About this exercise | Strip out the pictures and output each remaining line of the data word for word.
** Extracted entries follows **
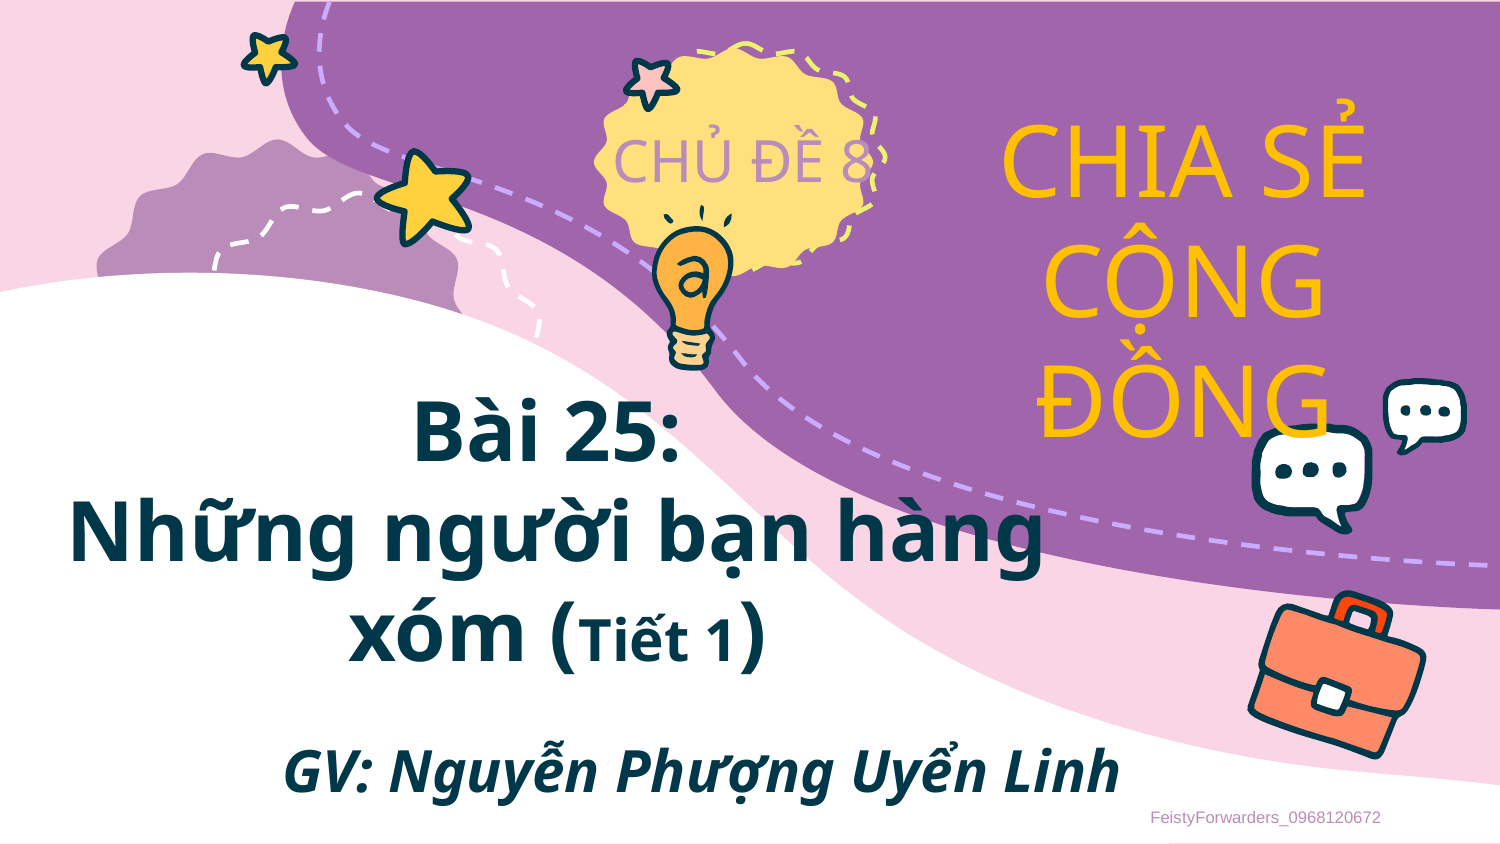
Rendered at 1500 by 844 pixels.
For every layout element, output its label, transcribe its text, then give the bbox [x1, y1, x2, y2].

title Bài 25: Những người bạn hàng xóm (Tiết 1) [0, 362, 1138, 597]
subtitle GV: Nguyễn Phượng Uyển Linh [246, 719, 1416, 813]
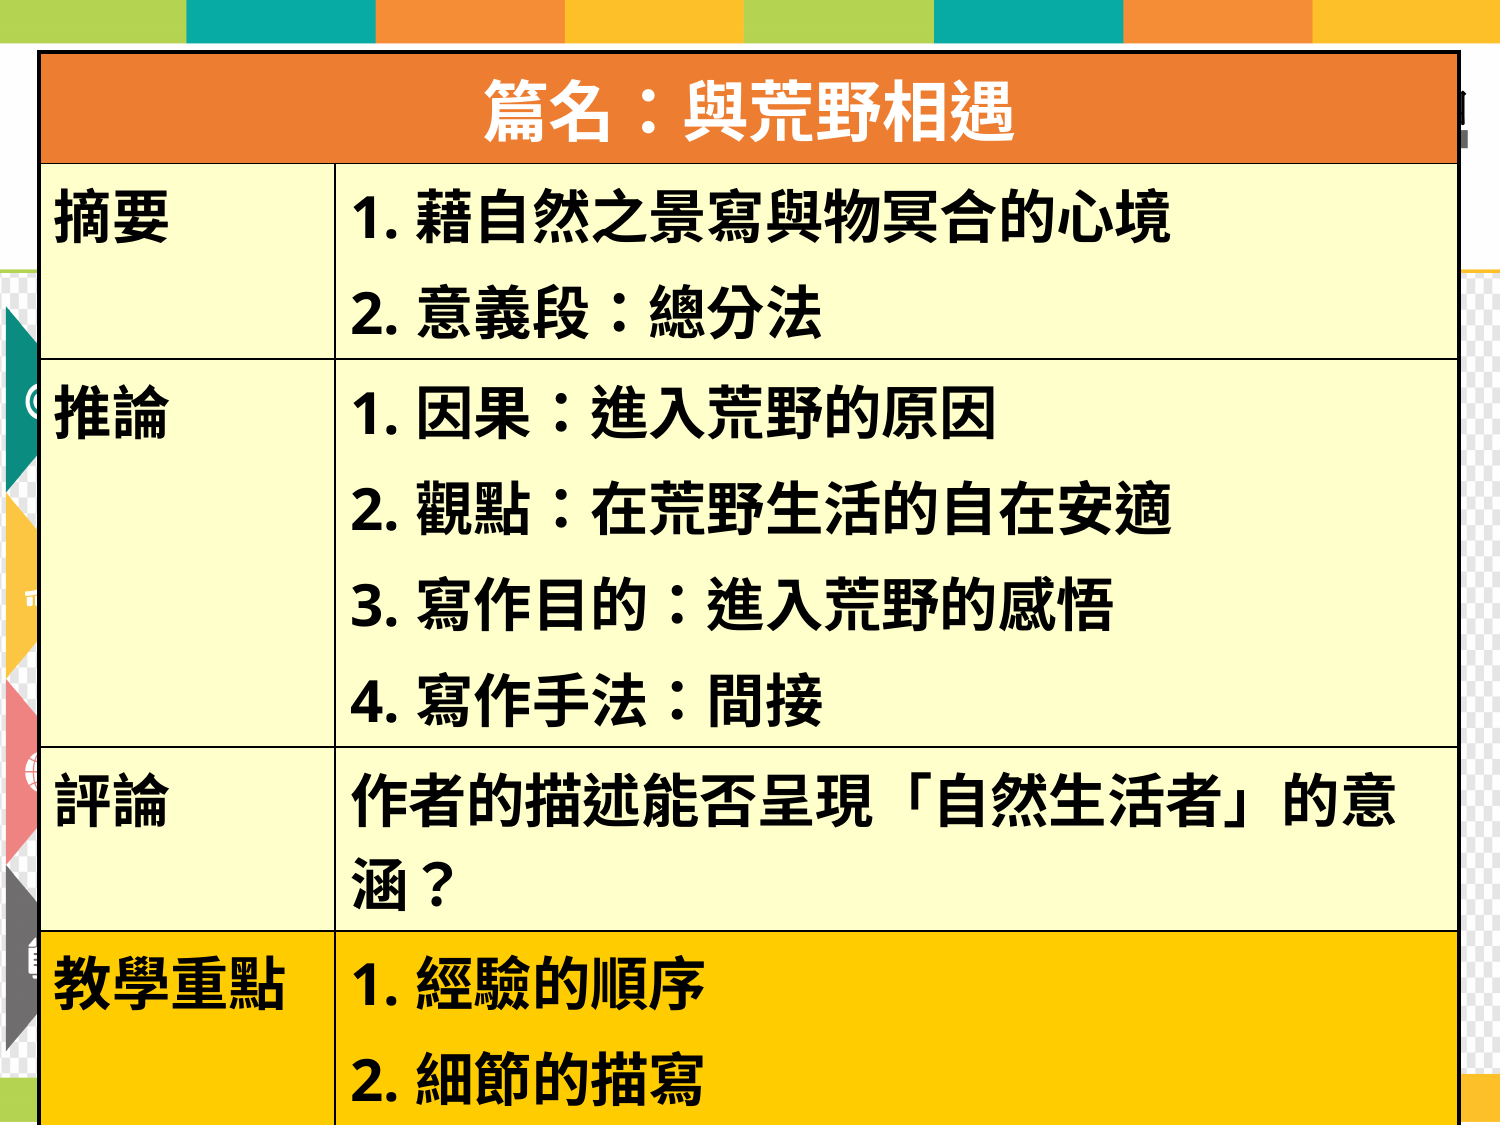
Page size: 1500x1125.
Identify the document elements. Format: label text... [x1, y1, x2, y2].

table_cell 1.藉自然之景寫與物冥合的心境 2.意義段：總分法 [336, 164, 1457, 358]
table_cell 作者的描述能否呈現「自然生活者」的意涵？ [336, 748, 1457, 930]
table_cell 教學重點 [41, 932, 334, 1125]
table_cell 1.經驗的順序 2.細節的描寫 3.感情的抒發 [336, 932, 1457, 1125]
table_cell 推論 [41, 360, 334, 746]
picture [0, 0, 1500, 1125]
table_cell 摘要 [41, 164, 334, 358]
table_cell 評論 [41, 748, 334, 930]
table_cell 1.因果：進入荒野的原因 2.觀點：在荒野生活的自在安適 3.寫作目的：進入荒野的感悟 4.寫作手法：間接 [336, 360, 1457, 746]
table_header 篇名：與荒野相遇 [41, 54, 1457, 163]
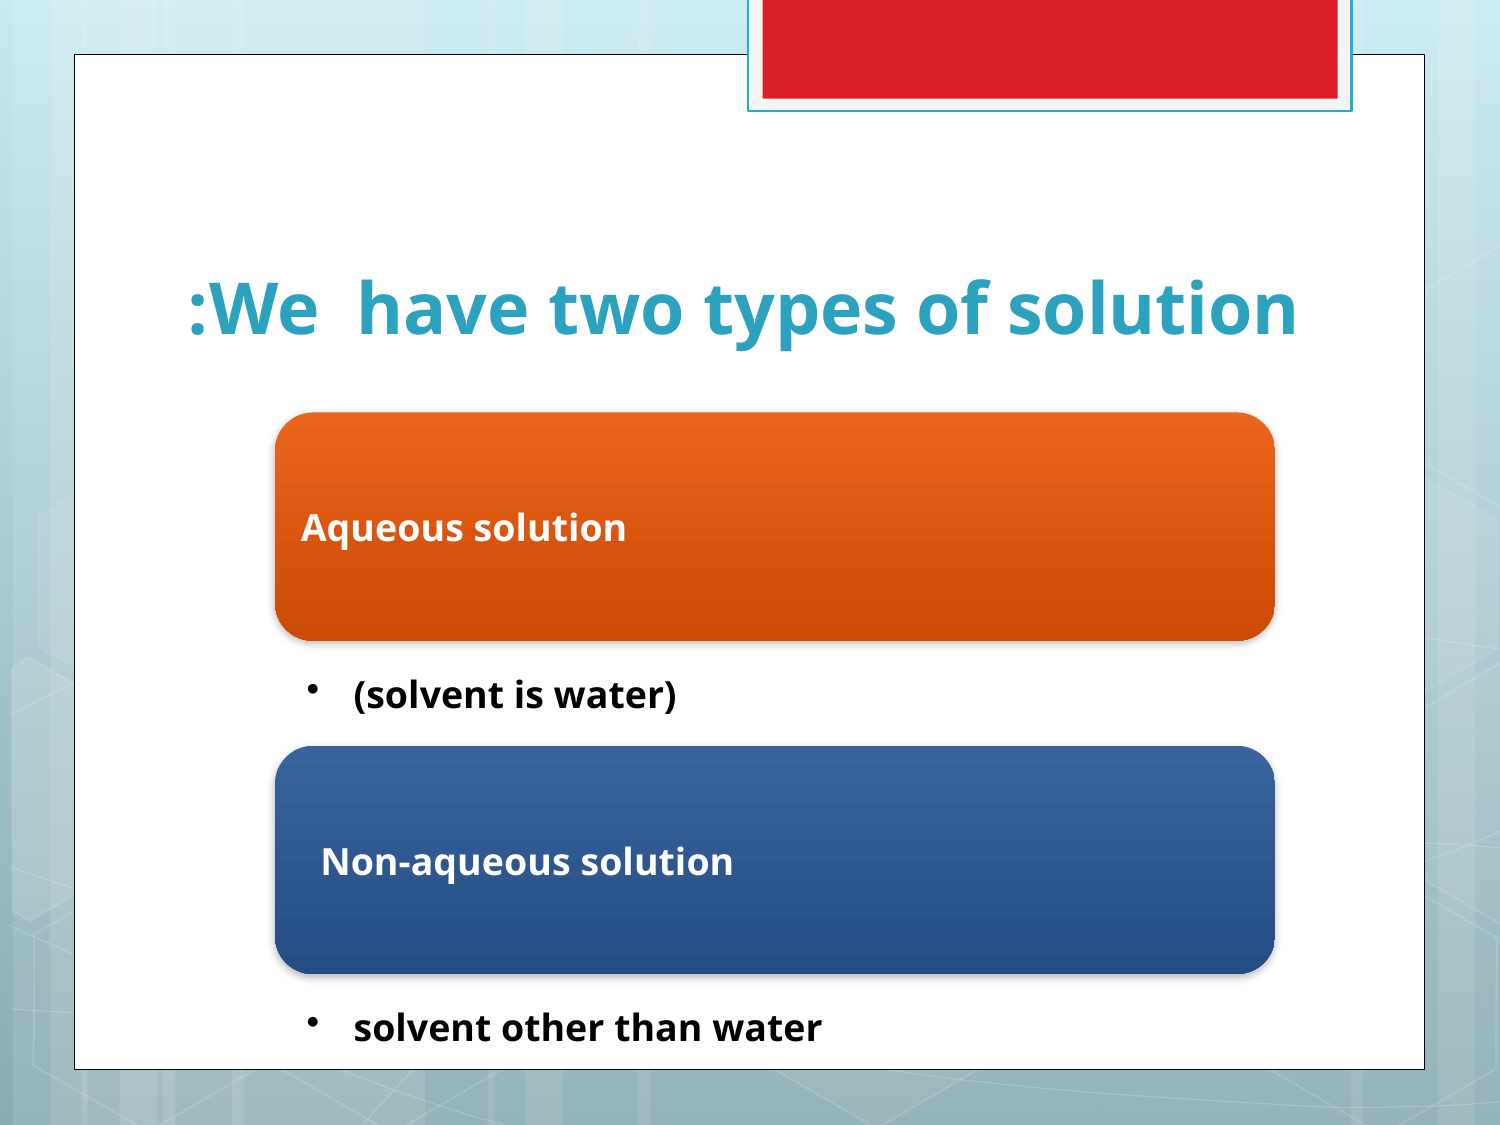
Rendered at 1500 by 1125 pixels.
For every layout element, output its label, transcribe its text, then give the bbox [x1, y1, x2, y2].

title We have two types of solution: [171, 168, 1324, 357]
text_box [274, 412, 1276, 1080]
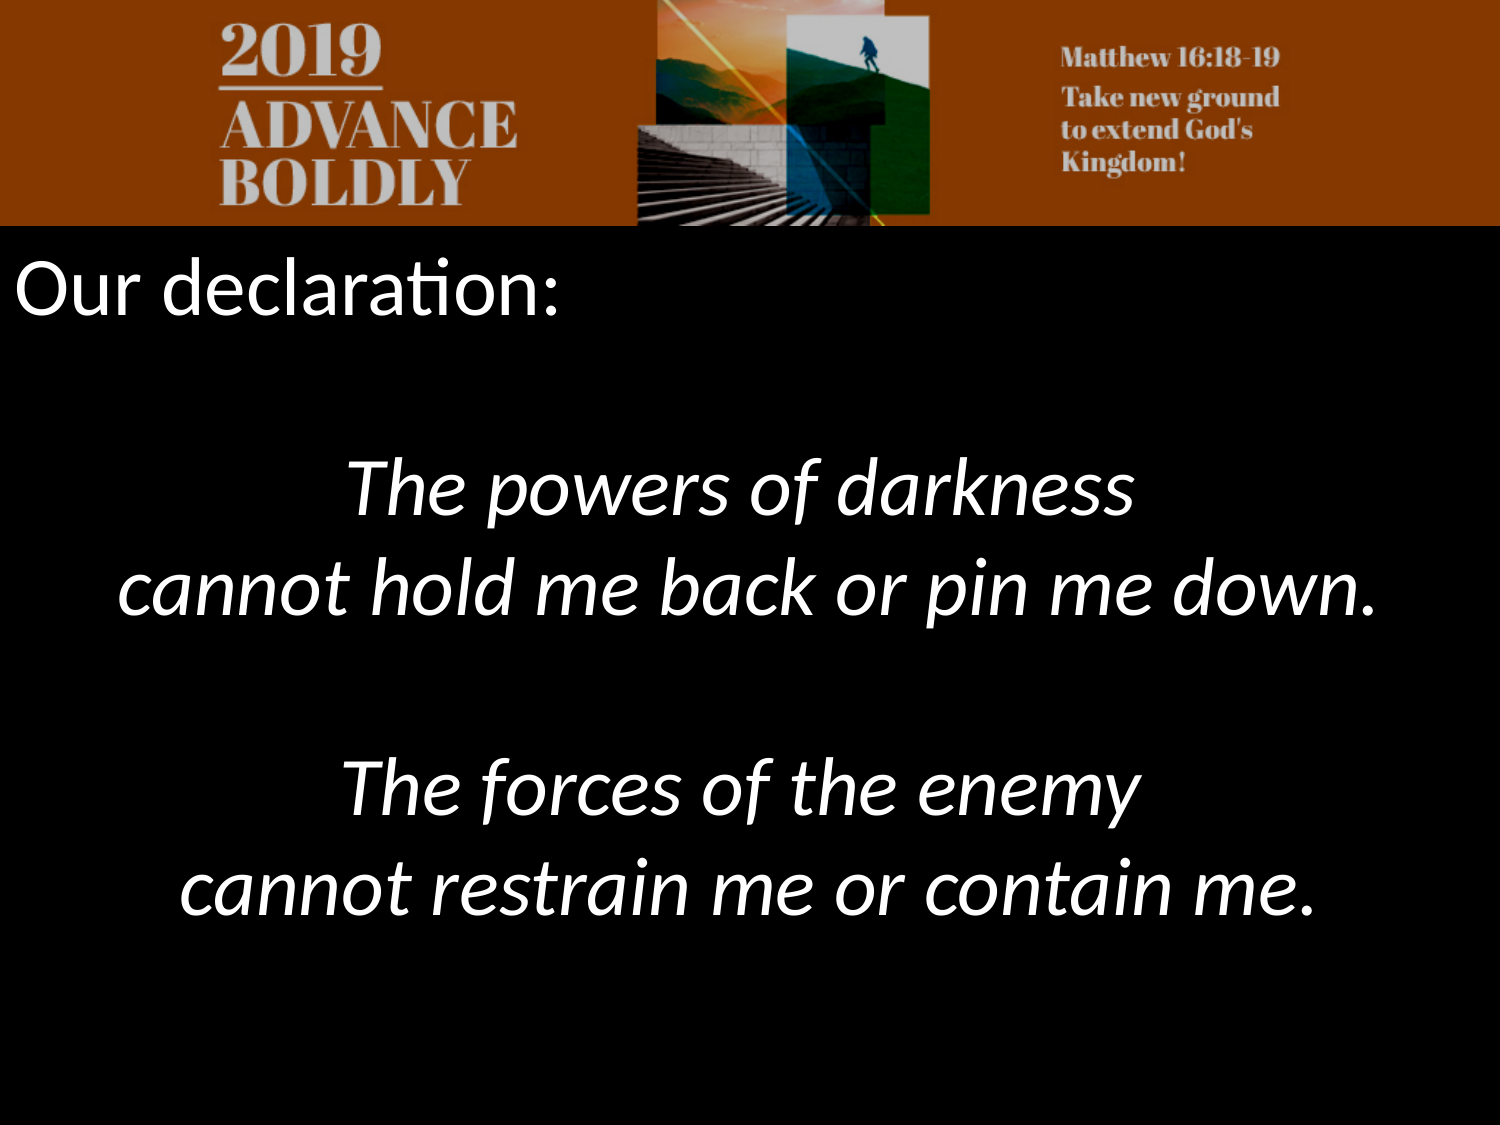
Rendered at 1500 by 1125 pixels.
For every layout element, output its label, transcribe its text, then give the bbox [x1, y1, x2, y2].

text_box Our declaration: The powers of darkness cannot hold me back or pin me down. The forces of the enemy cannot restrain me or contain me. [0, 224, 1500, 940]
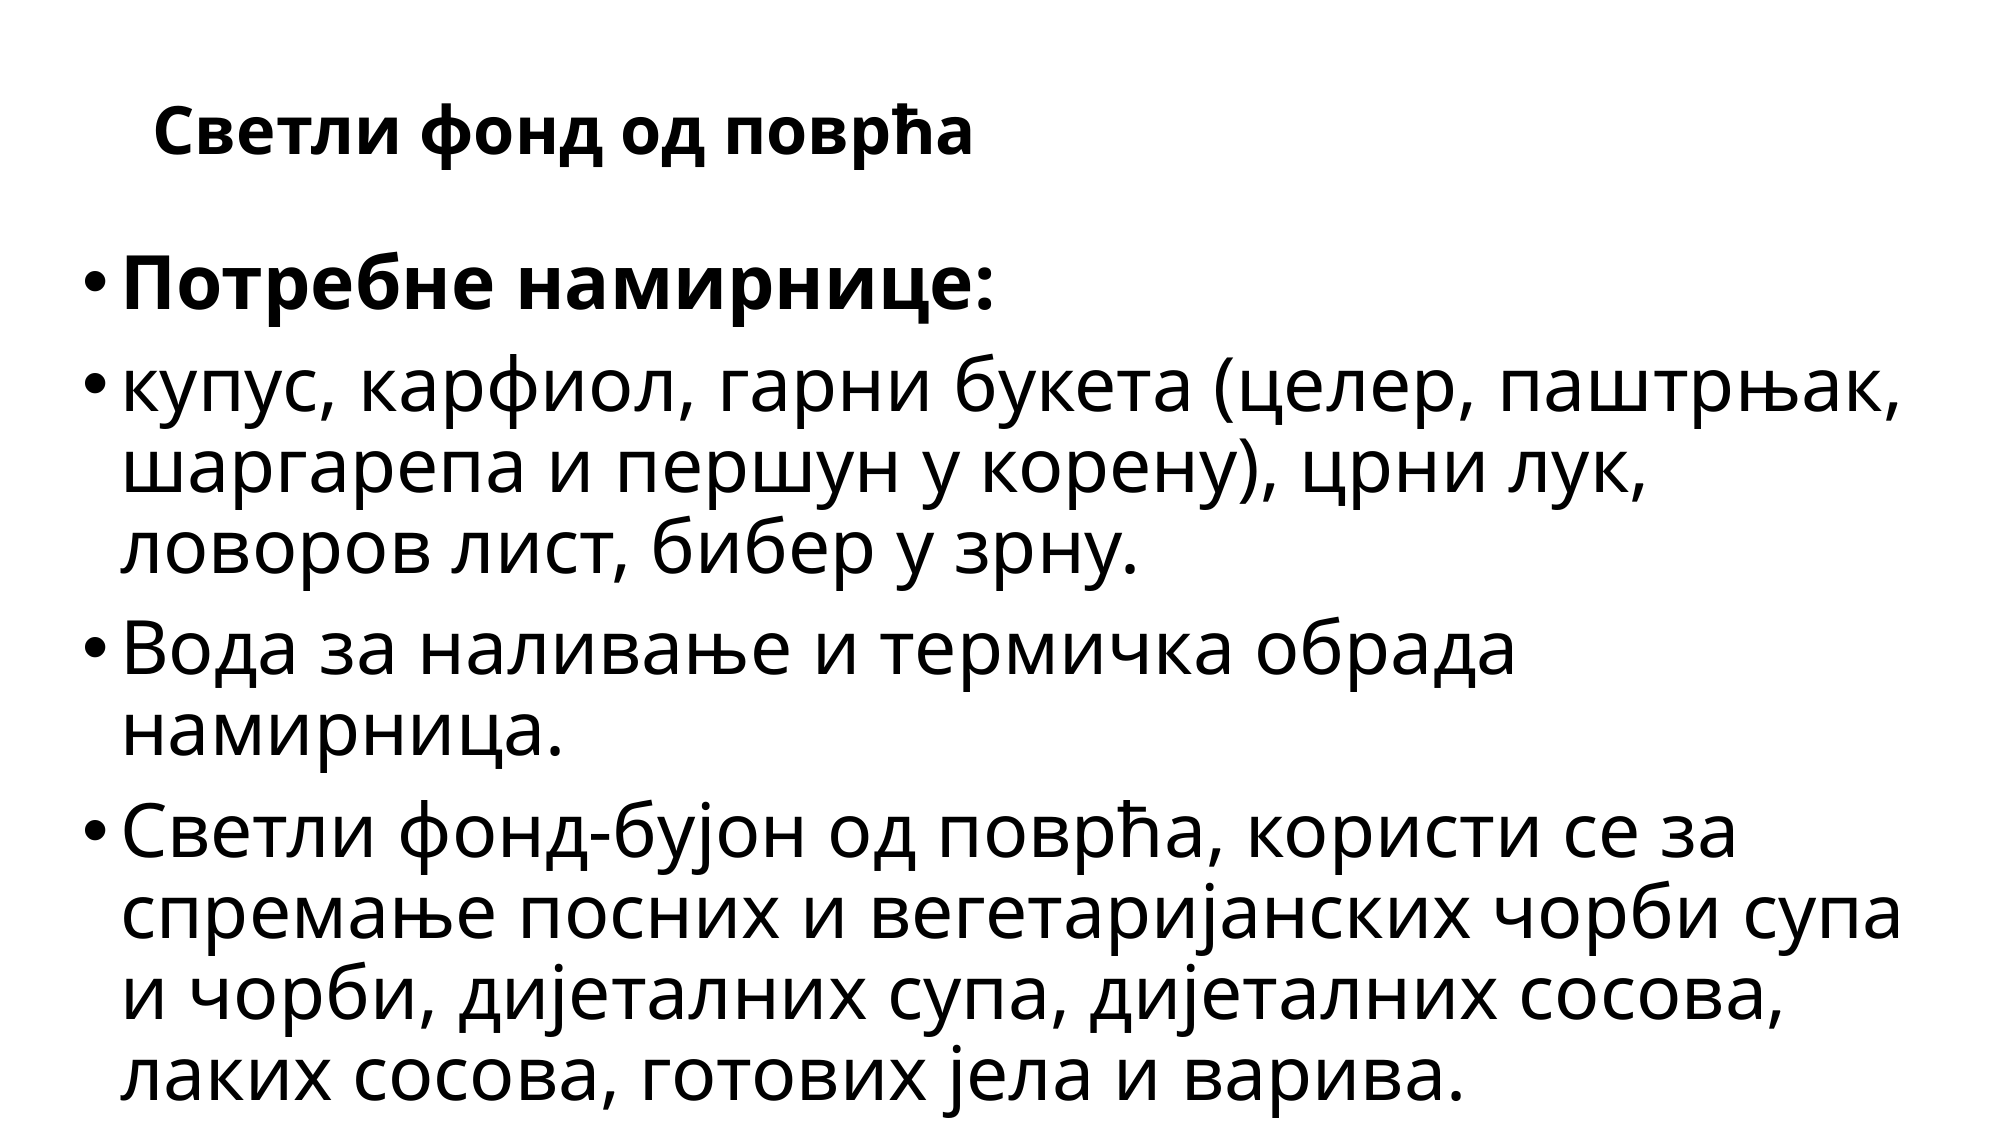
** End of Extracted entries **
Result for this task |
Rendered at 1500 by 844 pixels.
For every layout element, output its label, transcribe its text, then give the bbox [x1, y1, x2, y2].

title Bài 25: Những người bạn hàng xóm (Tiết 1) [0, 362, 1138, 597]
subtitle GV: Nguyễn Phượng Uyển Linh [246, 719, 1416, 813]
Page size: 1500x1125.
Identify the document elements. Format: label text... [x1, y1, x2, y2].

table_cell 1.藉自然之景寫與物冥合的心境 2.意義段：總分法 [336, 164, 1457, 358]
table_cell 作者的描述能否呈現「自然生活者」的意涵？ [336, 748, 1457, 930]
table_cell 教學重點 [41, 932, 334, 1125]
table_cell 1.經驗的順序 2.細節的描寫 3.感情的抒發 [336, 932, 1457, 1125]
table_cell 推論 [41, 360, 334, 746]
picture [0, 0, 1500, 1125]
table_cell 摘要 [41, 164, 334, 358]
table_cell 評論 [41, 748, 334, 930]
table_cell 1.因果：進入荒野的原因 2.觀點：在荒野生活的自在安適 3.寫作目的：進入荒野的感悟 4.寫作手法：間接 [336, 360, 1457, 746]
table_header 篇名：與荒野相遇 [41, 54, 1457, 163]
Rendered at 1500 by 1125 pixels.
For every layout element, output its label, transcribe its text, then give the bbox [x1, y1, x2, y2].

title We have two types of solution: [171, 168, 1324, 357]
text_box [274, 412, 1276, 1080]
Rendered at 1500 by 1125 pixels.
For every layout element, output its label, transcribe its text, then give the bbox [x1, y1, x2, y2].

text_box Our declaration: The powers of darkness cannot hold me back or pin me down. The forces of the enemy cannot restrain me or contain me. [0, 224, 1500, 940]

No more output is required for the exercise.